Voici l’un des enjeux soulevés lors des printanières 2017 d’EspacesTemps.net, des 8 et 9 juin 2017, qui ont permis, au travers des interventions de l’historienne de l’art Véronique Mauron et du professeur Jean-Michel Tobelem, de s’interroger sur la notion d’exposition, et sur le type d’objets susceptibles d’être soumis au regard du public lors d’une exposition.
Si l’exposition des sciences et techniques fait partie du corpus des expositions – et ce depuis les prémisses des musées –, notamment en constituant les scientifica des cabinets de curiosités (Wunderkammer), les sciences sociales ne bénéficient pas de cette antériorité, sauf à considérer les exotica, relevant pour partie de l’ethnographie. Ce n’est pas tant le contenu scientifique produit qui les a privées longtemps d’exposition que les formes d’objets, qui ne correspondaient pas alors au format que l’on considérait comme étant « exposable ». Essentiellement composées d’écrits, les sciences humaines et sociales avaient davantage leur place dans les bibliothèques que dans les musées.
Pour mieux comprendre comment les sciences humaines et sociales ont peu à peu intégré les expositions, Véronique Mauron nous invite à faire deux détours, le premier par la notion d’imaginaire, le second par la notion de dispositif. L’imagination est pour Charles Baudelaire (1976, p. 329) « une faculté (…) qui perçoit tout d’abord, en dehors des méthodes philosophiques, les rapports intimes et secrets des choses, les correspondances et les analogies ». Ce qui compte n’est pas tant de signifier les idées par des formes seulement illustratives que de les susciter. Le dispositif, quant à lui, a été décrit notamment par Giorgio Agamben dans son ouvrage éponyme, ou par Michel Foucault (1994, p. 299), pour qui « il est toujours inscrit dans un jeu de pouvoir mais toujours lié aussi à une ou des formes de savoir, qui en naissent, mais tout autant le conditionnent ». Ainsi, une exposition apporte des éléments de « soulèvement », au sens du rapport de force foucaldien autant qu’au sens du développement des idées. À ce titre, Aby Warburg est sans doute un précurseur dans le type de dispositifs mis en œuvre dans une exposition, son apogée étant atteinte dans le projet Mnémosyne, voulu comme un atlas mettant en relation des objets iconographiques de formats différents et a priori disparates, et laissant le regardeur se les approprier et les relier entre eux.
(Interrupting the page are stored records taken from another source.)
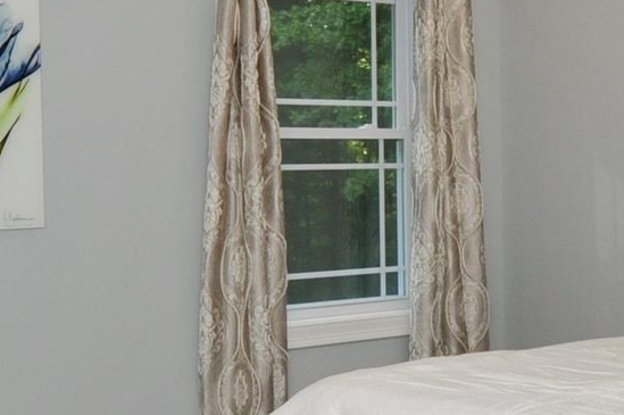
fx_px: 1455
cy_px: 191
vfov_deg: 16.2
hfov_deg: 23.7
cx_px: 540
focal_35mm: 84
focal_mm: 15
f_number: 7.1
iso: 720
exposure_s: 1/125
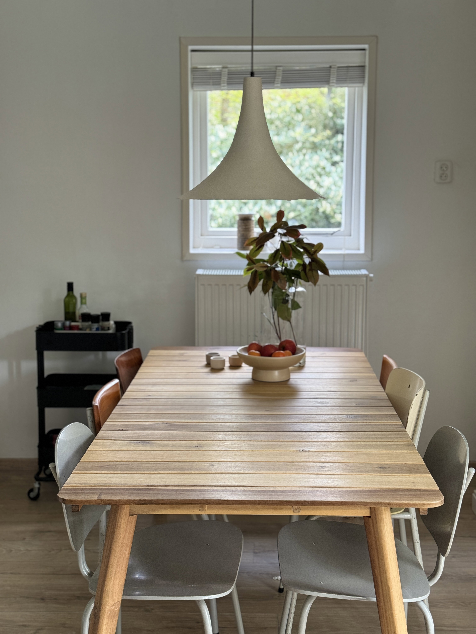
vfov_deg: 39.7
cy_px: 317
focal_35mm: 48
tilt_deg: -9.7
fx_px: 880
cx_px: 238
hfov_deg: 30.3
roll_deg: -0.9
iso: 125
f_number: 1.78
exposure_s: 1/60
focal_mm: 6.76
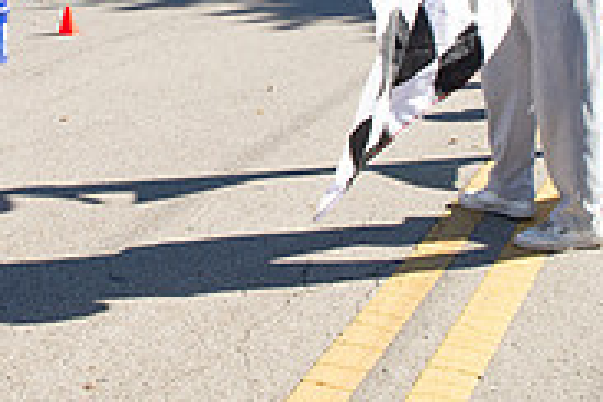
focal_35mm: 76
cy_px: -38
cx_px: 86
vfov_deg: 17.4
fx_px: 1273
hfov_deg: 26.0
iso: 500
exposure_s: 1/320
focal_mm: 24
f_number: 11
Il ne s’agit de rien de moins que de proposer un au-delà de la lecture en surface des objets.
Dans un second temps, Jean-Michel Tobelem, proposant un large panorama de musées existants relatifs aux sciences, insiste sur le fait que la nécessaire qualité des expositions ne tient pas tant aux types d’objets montrés qu’aux thématiques, qui doivent être proposées avec précision et auxquelles l’exposition doit apporter des éléments d’éclairage. Cette règle vaut tout autant pour les expositions des « sciences dures » que pour les expositions de sciences humaines et sociales. En d’autres mots, la question précédemment posée ressurgit : de quel « soulèvement » ou de quelle impérieuse nécessité cette exposition est-elle l’objet ? Si l’on peut répondre à cette question et moyennant des dispositifs ad hoc, peu importe alors le domaine scientifique, l’exposition sera vue et la fréquentation au rendez-vous, et ce quelle que soit la taille du musée où du lieu d’exposition. Notons, à titre d’exemple, la réussite tout à fait significative du Musée d’ethnographie de Neuchâtel.
Il n’en reste pas moins que, les sciences humaines et sociales posant par essence des questions de société, il n’est pas toujours facile de trouver un lieu acceptant que toutes les thématiques y soient traitées, et il est notable qu’une exposition dont le thème est « le capital » est plus difficile à proposer que des thèmes moins sujets à controverses. Les lieux d’exposition, et notamment les musées, devraient pourtant, on peut en émettre l’hypothèse, être les espaces privilégiés pour aborder les sujets de controverse.